Work instruction:
In the listing below, find the line that contains "STANDART SUREDE ISLEM YAPILAN, 3.2: 1269" and the line that contains "STANDART SUREDE ISLEM YAPILMAYAN, 7.2: 2 -> 3". Quote both and every line between them, exactly, and nothing more.

Dataset content:
※

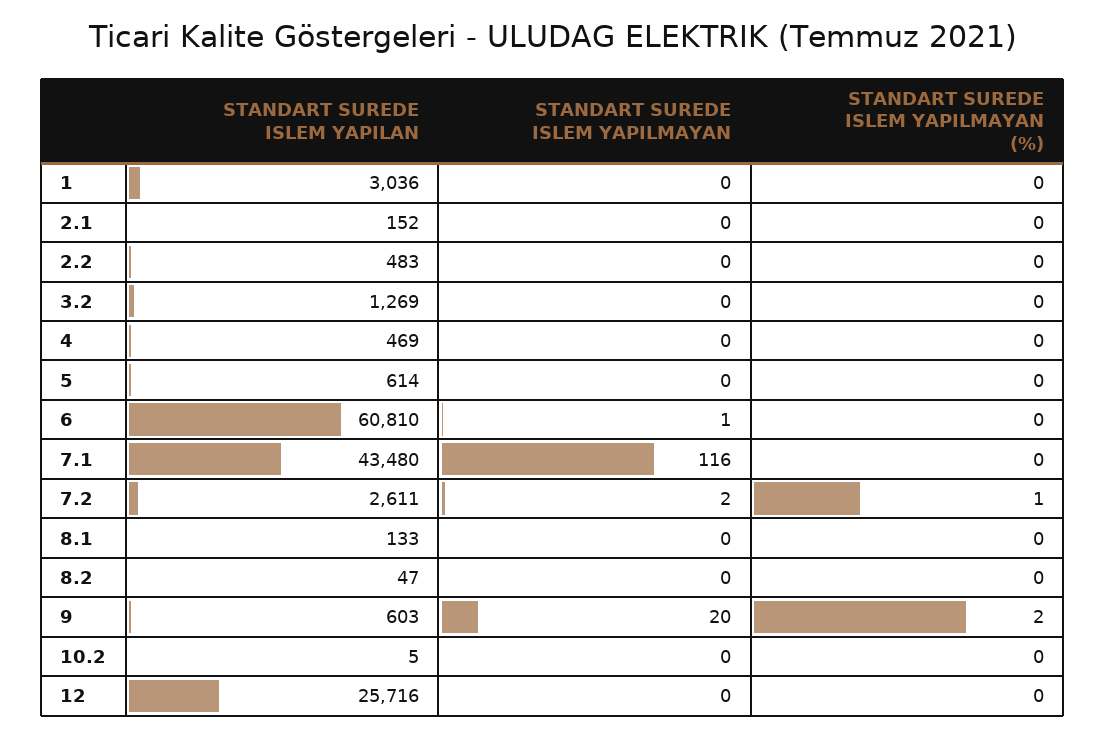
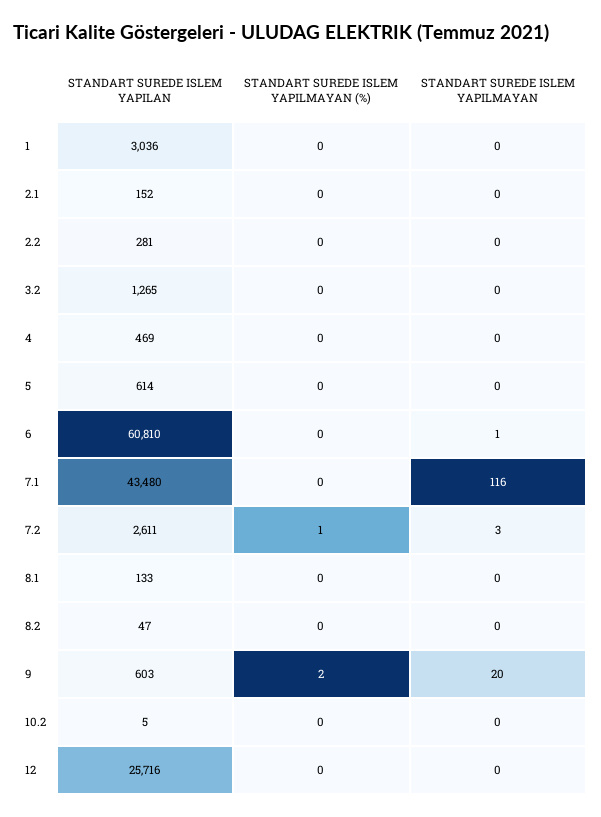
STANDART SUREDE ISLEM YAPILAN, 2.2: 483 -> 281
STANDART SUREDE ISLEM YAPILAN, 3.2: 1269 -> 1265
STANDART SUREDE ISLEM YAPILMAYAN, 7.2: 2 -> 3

※

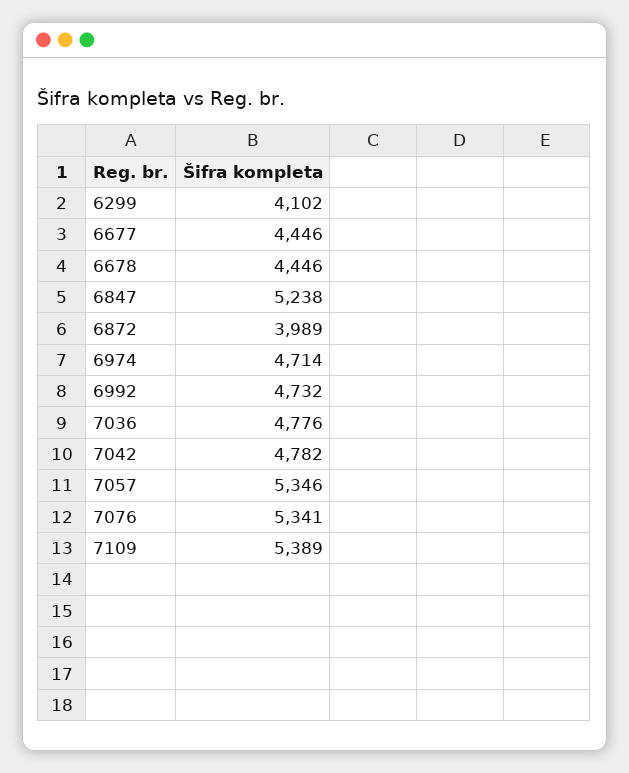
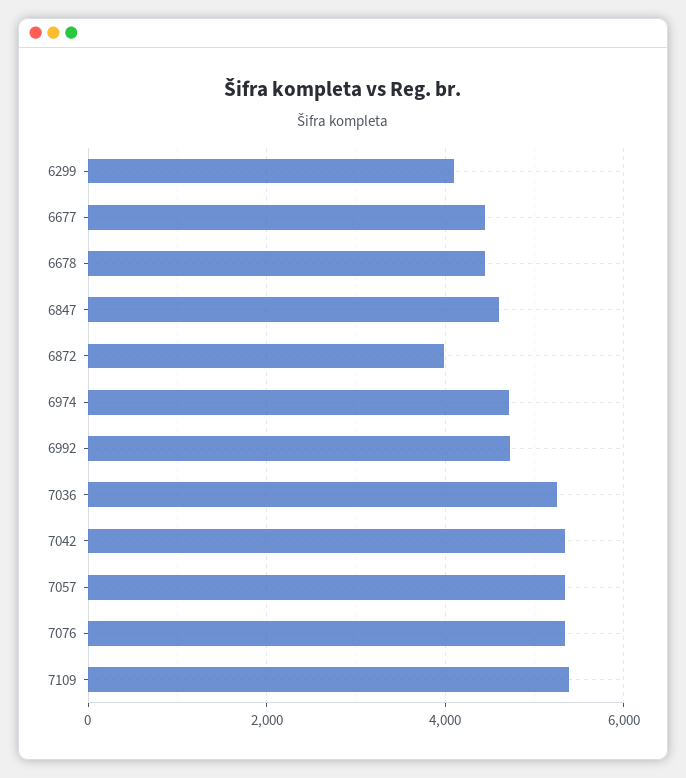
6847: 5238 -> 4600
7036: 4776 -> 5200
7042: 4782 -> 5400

※

Solution for this problem:
STANDART SUREDE ISLEM YAPILAN, 3.2: 1269 -> 1265
STANDART SUREDE ISLEM YAPILMAYAN, 7.2: 2 -> 3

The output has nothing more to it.